PROBLEM REQUIREMENTS
Transcribe, word for word, all of the entries below, and exclude any pictures from the copy.

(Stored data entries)
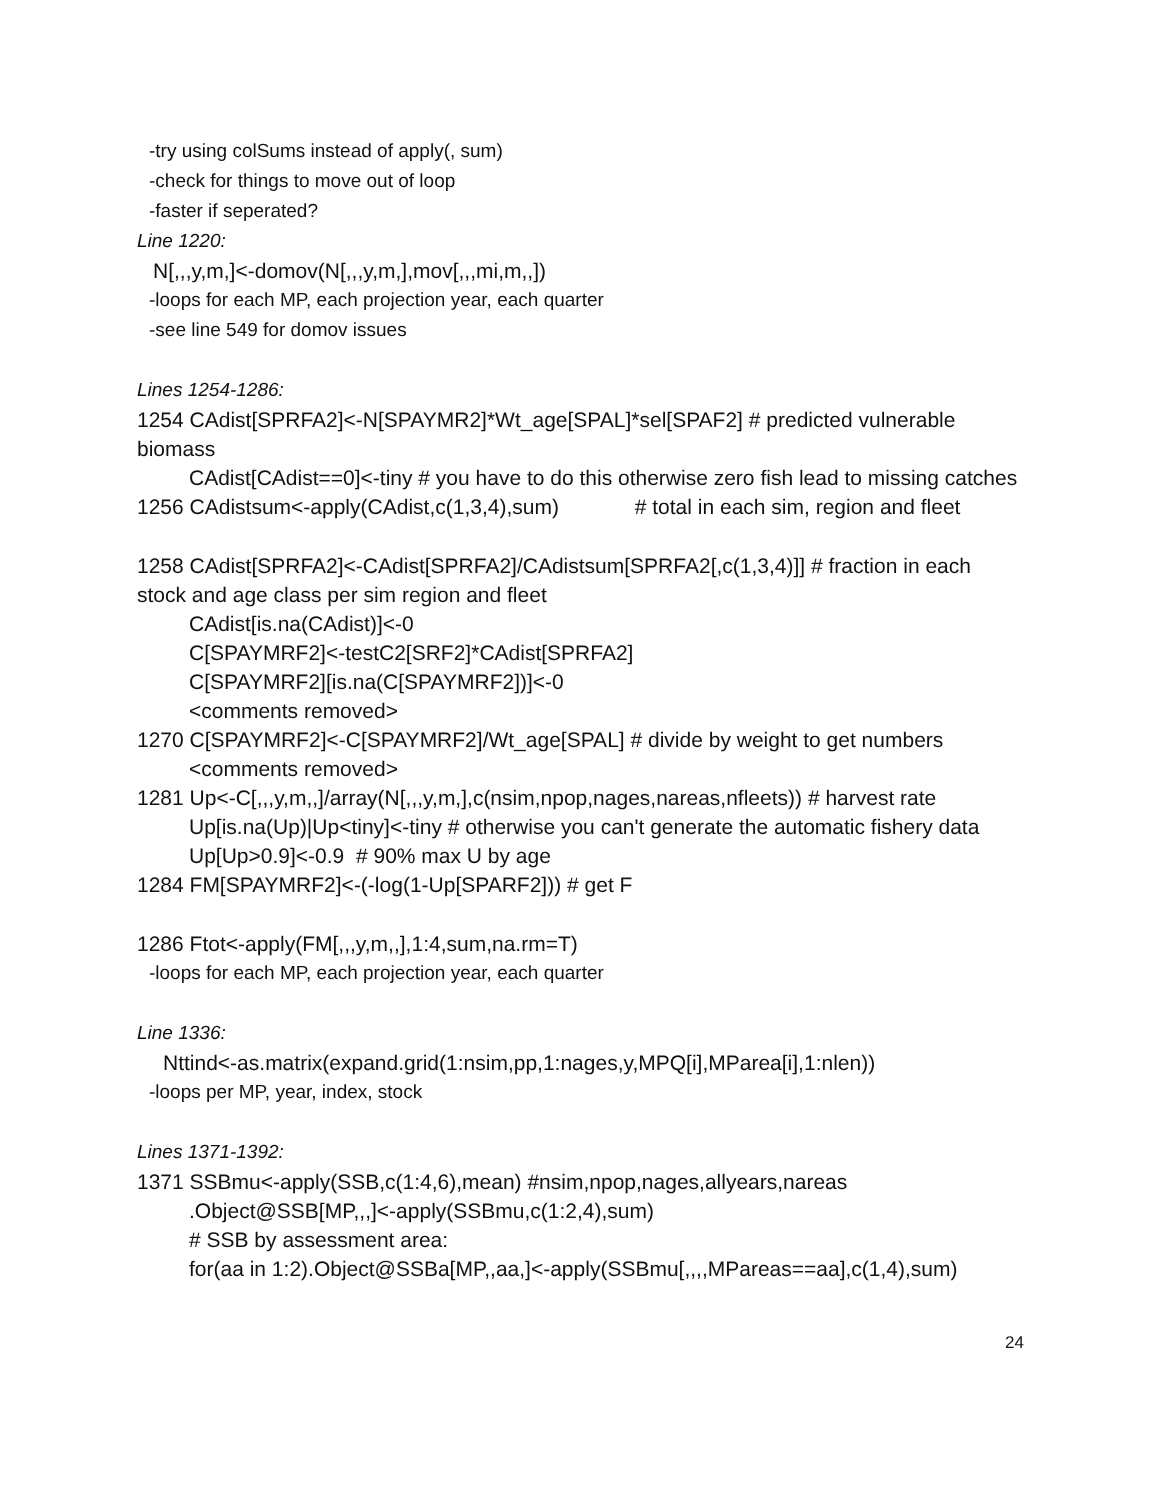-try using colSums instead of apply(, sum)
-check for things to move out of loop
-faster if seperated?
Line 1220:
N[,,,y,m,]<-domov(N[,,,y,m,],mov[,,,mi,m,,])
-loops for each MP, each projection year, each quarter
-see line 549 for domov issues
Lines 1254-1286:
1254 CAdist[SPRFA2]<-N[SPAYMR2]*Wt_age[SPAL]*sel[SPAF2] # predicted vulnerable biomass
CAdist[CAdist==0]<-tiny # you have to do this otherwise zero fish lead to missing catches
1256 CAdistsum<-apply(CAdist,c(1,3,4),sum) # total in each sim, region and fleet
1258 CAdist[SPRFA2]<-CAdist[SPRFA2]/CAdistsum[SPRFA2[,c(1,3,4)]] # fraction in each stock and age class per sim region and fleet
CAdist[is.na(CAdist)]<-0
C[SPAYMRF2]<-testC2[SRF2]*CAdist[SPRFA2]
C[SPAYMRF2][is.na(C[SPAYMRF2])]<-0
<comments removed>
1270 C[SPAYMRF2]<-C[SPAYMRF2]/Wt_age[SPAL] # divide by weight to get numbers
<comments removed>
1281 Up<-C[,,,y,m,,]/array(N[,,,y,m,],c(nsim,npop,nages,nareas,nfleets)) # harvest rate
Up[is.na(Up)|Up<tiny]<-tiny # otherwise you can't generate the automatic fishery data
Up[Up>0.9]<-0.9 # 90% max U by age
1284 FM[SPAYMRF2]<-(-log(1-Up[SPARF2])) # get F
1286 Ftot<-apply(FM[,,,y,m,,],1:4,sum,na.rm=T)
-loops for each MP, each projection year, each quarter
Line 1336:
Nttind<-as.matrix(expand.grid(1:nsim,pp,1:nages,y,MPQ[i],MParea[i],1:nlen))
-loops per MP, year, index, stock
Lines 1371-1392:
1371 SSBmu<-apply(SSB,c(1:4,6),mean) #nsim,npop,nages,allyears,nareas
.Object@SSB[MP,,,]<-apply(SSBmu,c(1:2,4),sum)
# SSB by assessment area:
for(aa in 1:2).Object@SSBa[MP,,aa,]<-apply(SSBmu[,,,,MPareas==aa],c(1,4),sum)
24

WORKED SOLUTION
-try using colSums instead of apply(, sum)
-check for things to move out of loop
-faster if seperated?
Line 1220:
N[,,,y,m,]<-domov(N[,,,y,m,],mov[,,,mi,m,,])
-loops for each MP, each projection year, each quarter
-see line 549 for domov issues
Lines 1254-1286:
1254 CAdist[SPRFA2]<-N[SPAYMR2]*Wt_age[SPAL]*sel[SPAF2] # predicted vulnerable biomass
CAdist[CAdist==0]<-tiny # you have to do this otherwise zero fish lead to missing catches
1256 CAdistsum<-apply(CAdist,c(1,3,4),sum) # total in each sim, region and fleet
1258 CAdist[SPRFA2]<-CAdist[SPRFA2]/CAdistsum[SPRFA2[,c(1,3,4)]] # fraction in each stock and age class per sim region and fleet
CAdist[is.na(CAdist)]<-0
C[SPAYMRF2]<-testC2[SRF2]*CAdist[SPRFA2]
C[SPAYMRF2][is.na(C[SPAYMRF2])]<-0
<comments removed>
1270 C[SPAYMRF2]<-C[SPAYMRF2]/Wt_age[SPAL] # divide by weight to get numbers
<comments removed>
1281 Up<-C[,,,y,m,,]/array(N[,,,y,m,],c(nsim,npop,nages,nareas,nfleets)) # harvest rate
Up[is.na(Up)|Up<tiny]<-tiny # otherwise you can't generate the automatic fishery data
Up[Up>0.9]<-0.9 # 90% max U by age
1284 FM[SPAYMRF2]<-(-log(1-Up[SPARF2])) # get F
1286 Ftot<-apply(FM[,,,y,m,,],1:4,sum,na.rm=T)
-loops for each MP, each projection year, each quarter
Line 1336:
Nttind<-as.matrix(expand.grid(1:nsim,pp,1:nages,y,MPQ[i],MParea[i],1:nlen))
-loops per MP, year, index, stock
Lines 1371-1392:
1371 SSBmu<-apply(SSB,c(1:4,6),mean) #nsim,npop,nages,allyears,nareas
.Object@SSB[MP,,,]<-apply(SSBmu,c(1:2,4),sum)
# SSB by assessment area:
for(aa in 1:2).Object@SSBa[MP,,aa,]<-apply(SSBmu[,,,,MPareas==aa],c(1,4),sum)
24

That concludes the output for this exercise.